▸ Records to process

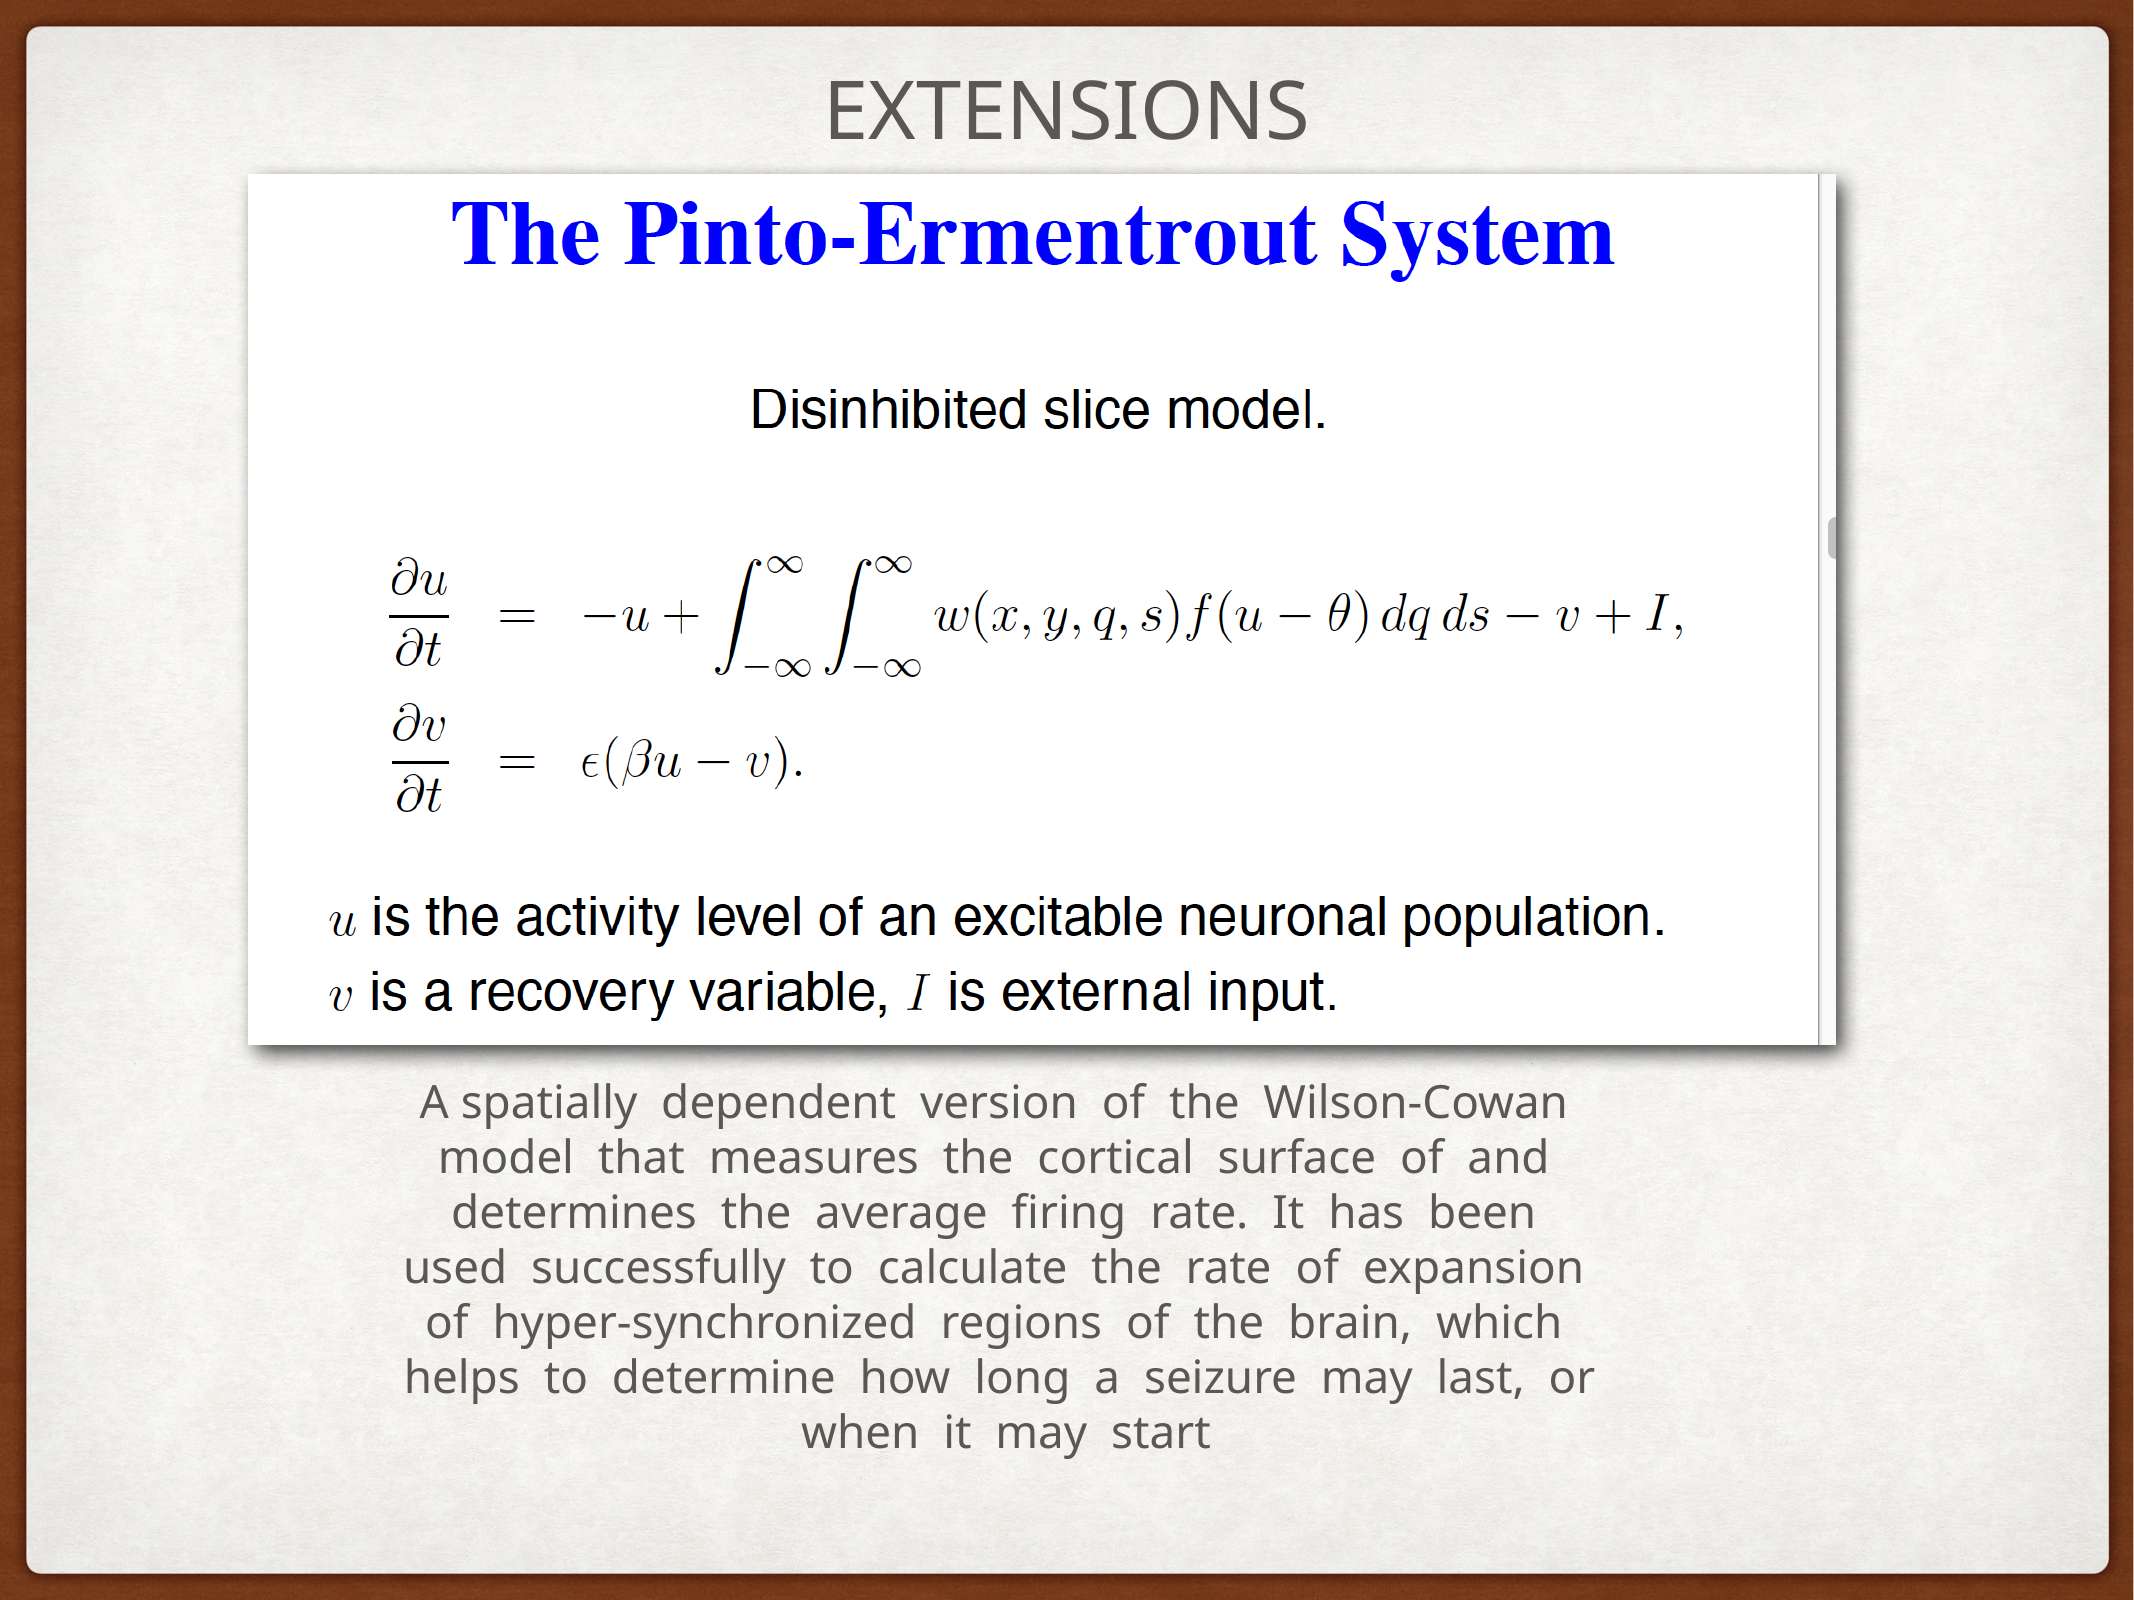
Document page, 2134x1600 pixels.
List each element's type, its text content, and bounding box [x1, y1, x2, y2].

text_box A spatially dependent version of the Wilson-Cowan model that measures the cortical surface of and determines the average firing rate. It has been used successfully to calculate the rate of expansion of hyper-synchronized regions of the brain, which helps to determine how long a seizure may last, or when it may start [394, 1064, 1606, 1466]
picture [0, 0, 2134, 1600]
title Extensions [109, 49, 2024, 174]
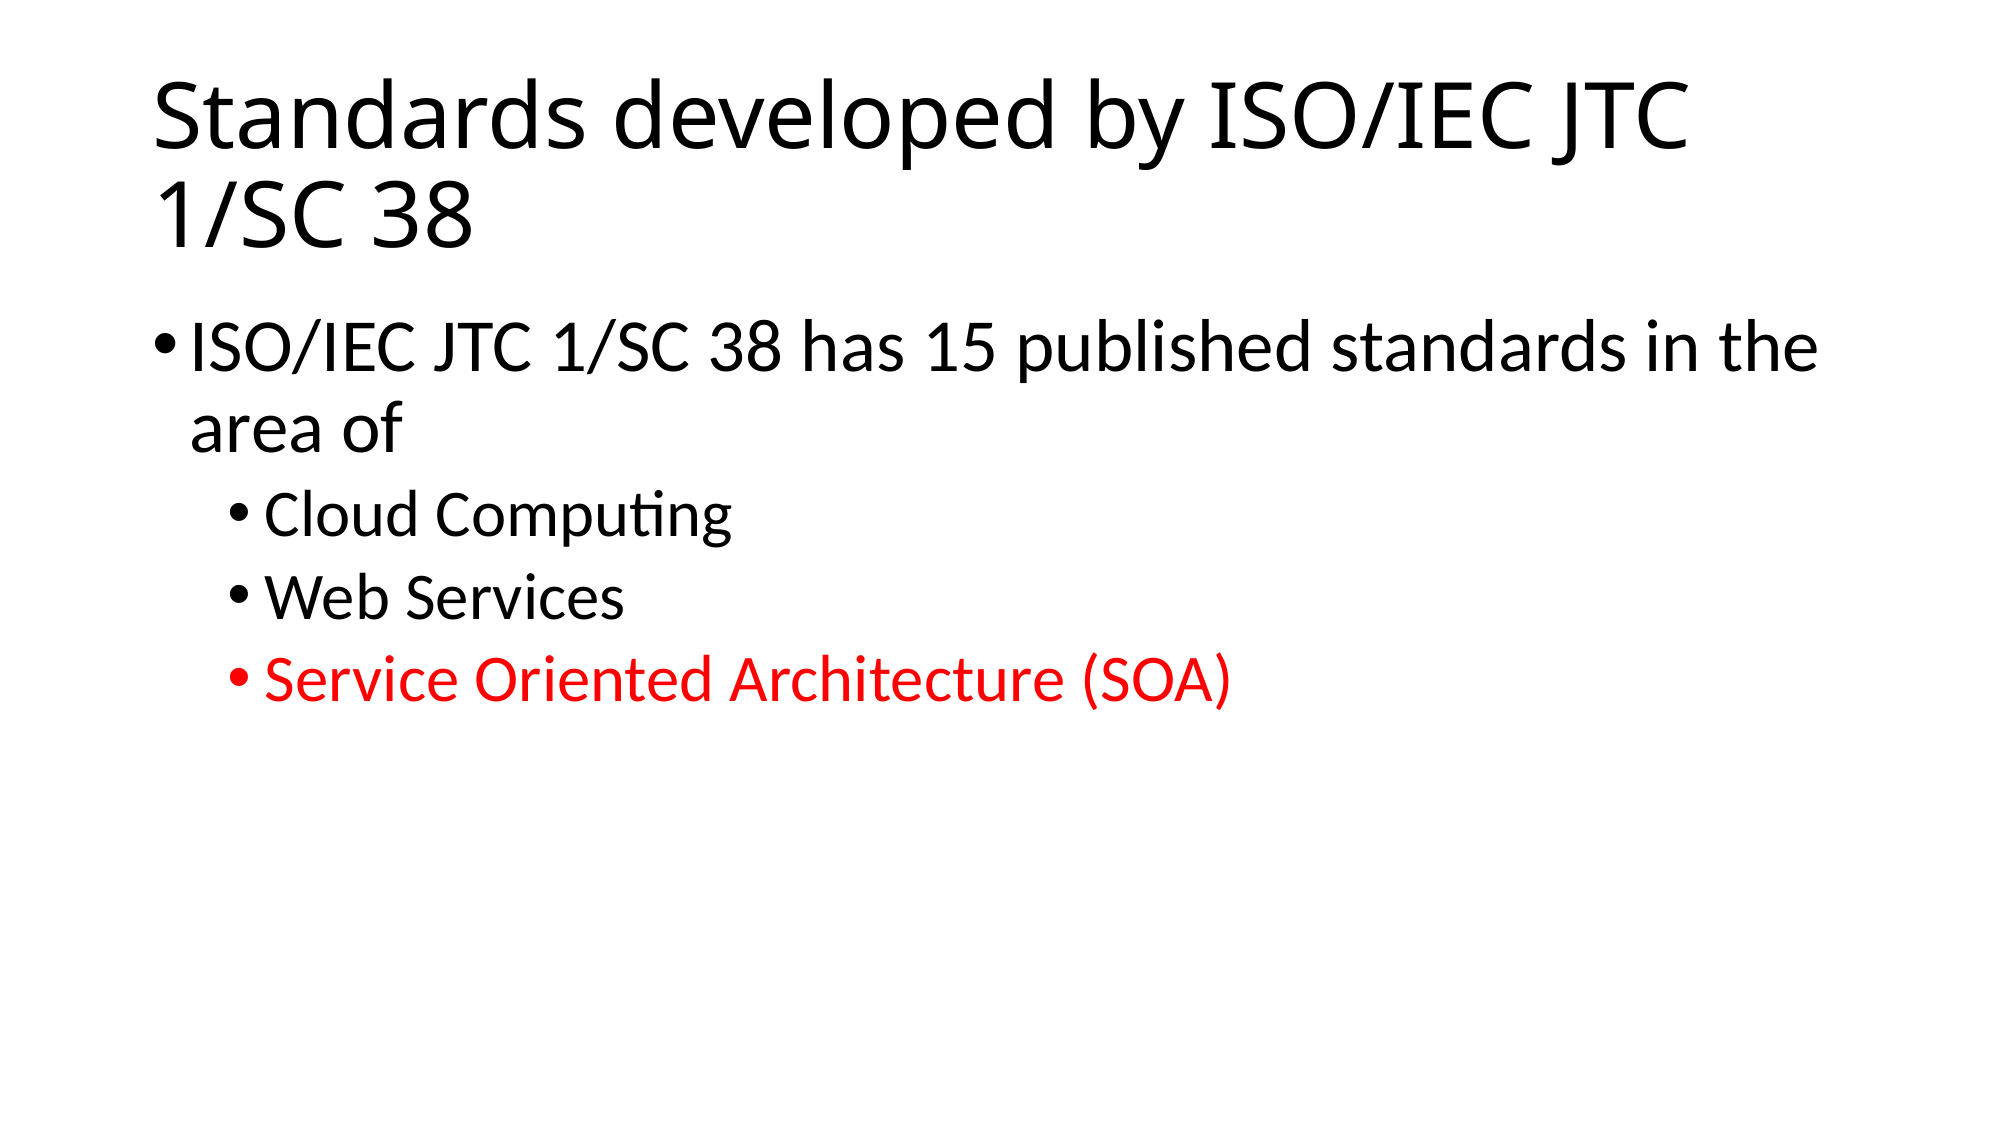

▸ Exercise aim
Print the records above exactly as they stand, but leave out the pictures.

▸ Answer box
Document page, 2134x1600 pixels.
List each element's type, its text content, and bounding box [x1, y1, x2, y2].

text_box A spatially dependent version of the Wilson-Cowan model that measures the cortical surface of and determines the average firing rate. It has been used successfully to calculate the rate of expansion of hyper-synchronized regions of the brain, which helps to determine how long a seizure may last, or when it may start [394, 1064, 1606, 1466]
picture [0, 0, 2134, 1600]
title Extensions [109, 49, 2024, 174]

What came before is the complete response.